Elle ne respirait plus, il la reposa tranquillement au sol comme une poupée fragile qu'il ne faut surtout pas abîmer. Il retira le poignard de sa poitrine, il savait qu'elle ne se réveillerai pas mais il attendit, il attendit un temps qui lui sembla durer un éternité, la foule semblait se rendre compte de l'abomination qu'il y a une minute encore elle applaudissait. Il dirigea toute sa haine vers le chancelier qu'il tua ainsi que toutes les personnes présentes et à porter de lui et de son poignard puis il revint vers son corps.

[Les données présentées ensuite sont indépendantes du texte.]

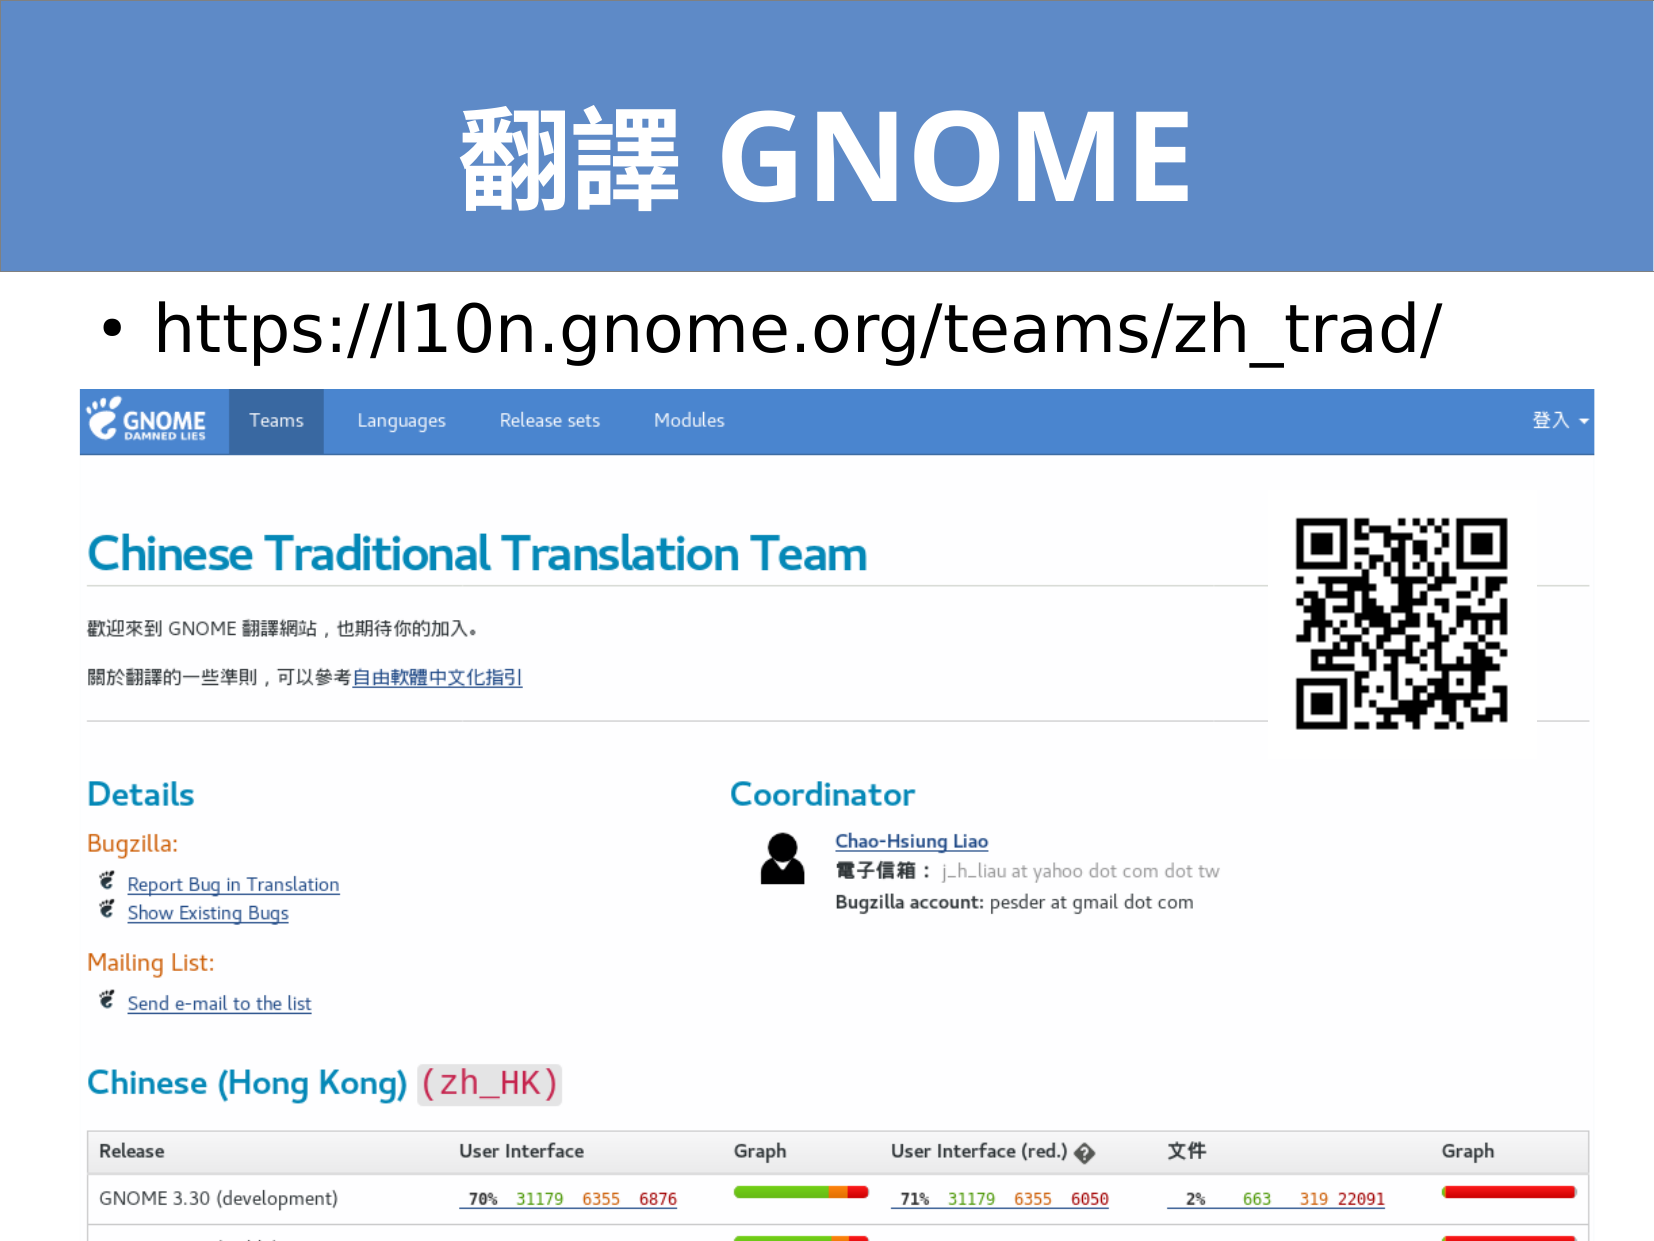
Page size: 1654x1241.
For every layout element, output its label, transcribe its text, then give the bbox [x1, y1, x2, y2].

picture [79, 389, 1595, 1241]
title 翻譯GNOME [82, 49, 1571, 257]
text_box [0, 0, 1654, 272]
list https://l10n.gnome.org/teams/zh_trad/ [82, 290, 1538, 389]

Le poison ne faisait plus effet depuis la mort d'Elizabeth, il l'avait senti, c'est lui même qui avait massacré toutes ces personnes avec sa rage, sa colère et sa mort sur la conscience, tous autour de lui étaient morts, hommes, femmes même les enfants, personne n'avait été épargné. Contrairement à ce qu'ils auraient cru, il ne se sentit pas coupable de la mort de tous ces gens, ce n'était que simple vengeance, le juste retour des choses.
Teyla, Ronon et Rodney arrivèrent à se libérer étant donner que plus aucun garde ne surveillait leur cellule, c'est avec horreur qu'ils découvrirent le lieutenant colonel John Sheppard penché sur le cadavre d'Elizabeth Weir au milieu de dizaines de morts. Ce n'est que plus tard qu'ils apprirent la vérité, le keldjakmar était la cérémonie où deux personnes devaient s'entre-tuer, le poison faisait parti de la cérémonie ainsi que le poignard. Ils voulaient ramené John sur Atlantis mais il refusa de partir, Teyla et Ronon partir donc chercher Carson et un brancard pour ramené le corps d'Elizabeth sur la cité tandis que Rodney restait avec John.

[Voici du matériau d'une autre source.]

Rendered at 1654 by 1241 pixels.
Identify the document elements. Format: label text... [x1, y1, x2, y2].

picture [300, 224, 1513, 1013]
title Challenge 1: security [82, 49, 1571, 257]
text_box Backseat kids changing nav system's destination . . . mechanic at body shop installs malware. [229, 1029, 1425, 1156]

Il regarda le poignard, arme de destruction, comme avait-il pu faire ça ? Cela lui ressemblait tellement peu. Il se doutait que le keldjakmar n'était pas fini, le chancelier avait précisé que personne n'en sortait vivant et il comprenait pourquoi. Toute cette haine n'est pas supportable. La mort d'Elizabeth n'était pas supportable. Il ne réfléchit pas, les larmes ne coulaient plus, la douleur seule le guidait et l'aveuglait, il saisit le poignard alors que Rodney se précipitait vers lui en le suppliant de ne pas faire ça mais quand il arriva à lui, c'était déjà trop tard, il avait pris la main d'Elizabeth et s'était égorgé, les yeux grands ouverts pour pouvoir contempler sa bien-aimée, un sourire aux lèvres.